И вдруг волшебство исчезло. Она напряглась, подняла голову и огромными,
широко раскрытыми глазами уставилась на что-то позади меня. И закричала:
- Пауль! Пауль! Смотри!
Я обернулся и взглянул в окно. От ужаса меня передернуло, будто от удара
током: за окошком в струях дождя я увидел грузную фигуру в зюйдвестке и
робе. Лицо совсем рядом с разбитым стеклом, было худым и бледным, а глаза,
эти незабываемые, водянисто-серые глаза без взгляда, без всякого выражения,
смотрели на нас, мимо нас, сквозь нас. Силуэт расплывался, как сгусток
тумана, как черный смерч. Но не узнать его было невозможно - это был Рейн.
Внезапно видение отодвинулось и исчезло в пелене дождя.
Мы судорожно сели и принялись приводить себя в порядок, как дети,
застигнутые врасплох. Я ждал, что дверь отворится и человек войдет, но никто
не входил. Я машинально поднялся и выглянул. Никого! Я вышел под дождь и
внимательно осмотрелся.
Остров был пуст. Как большой хмурый тролль, он будто уселся на корточки,
подставив мохнатую спину дождю - эта мокрая, поросшая травкой спина
горбилась справа от меня, а слева была голая каменистая бухта с нашей
лодкой, уныло-одинокой на прибрежной гальке у самой полосы прибоя. Никакого
другого "плавсредства" с этой стороны островка видно не было. Я возвратился
к Монике.
- Видимо, он деликатный человек, - сказал я, как можно спокойнее. -
Понял, что помешал и предпочел удалиться. А может, он застенчив по натуре.
Но Моника была сильно испугана. Глядя на меня широко раскрытыми глазами,
она прошептала:
- Ты видел, кто это? Это же тот самый тип, которого боится Лиззи!
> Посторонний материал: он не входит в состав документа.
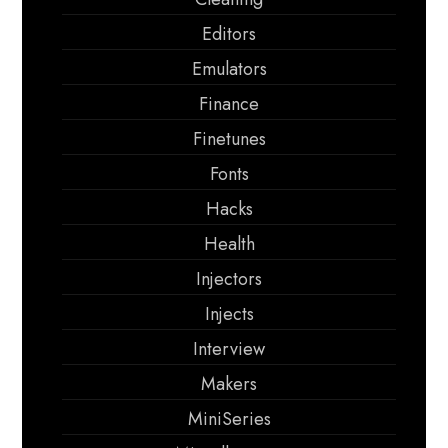
Editors
Emulators
Finance
Finetunes
Fonts
Hacks
Health
Injectors
Injects
Interview
Makers
MiniSeries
А
помнишь, как испугалась его наша лошадь?
- Ну конечно, это бедняга Рейн. Ну и что? Разве можно так пугаться? Он
просто чокнутый, ненормальный, и все. Уверяю тебя, ничего страшного...
Я сел рядом и обнял ее. Она дрожала.
- Что он тут делал?
- Наверное, как и мы... Причалил, чтобы спрятаться от дождя. Что тут
страшного, моя радость?
- Но ведь он не вошел!
- Я же тебе говорю: постеснялся. Увидел, что мы тут вдвоем, и решил не
мешать... Хороший, добрый дядя, можно сказать, джентльмен...
Я и сам понимал, что слова мои звучат не совсем естественно. А Моника
вдруг задала вопрос, которого я боялся:
- Ты видел, на чем он приехал? Его лодку? Надо было ответить. И я сказал:
- Нет, не видел. Но остров большой. Он, наверное, подплыл с другой
стороны. Будем надеяться, он найдет, где укрыться от дождя.
Я произнес это сухим, деловитым тоном, не только чтобы успокоить Монику.
Страх застрял в моем собственном сердце острой холодной занозой. Я прекрасно
ее понимал... И ее, и Лиззи, и нашу лошадку. Этот страх коренился в глубинах
подсознания, древний страх человека перед всем непонятным, непознанным,
неподвластным, как боязнь грозы или огромного бушующего океана, или страх
животного перед огнем, он всегда будет жить в народной фантазии, жить и
производить на свет все новых чудовищ.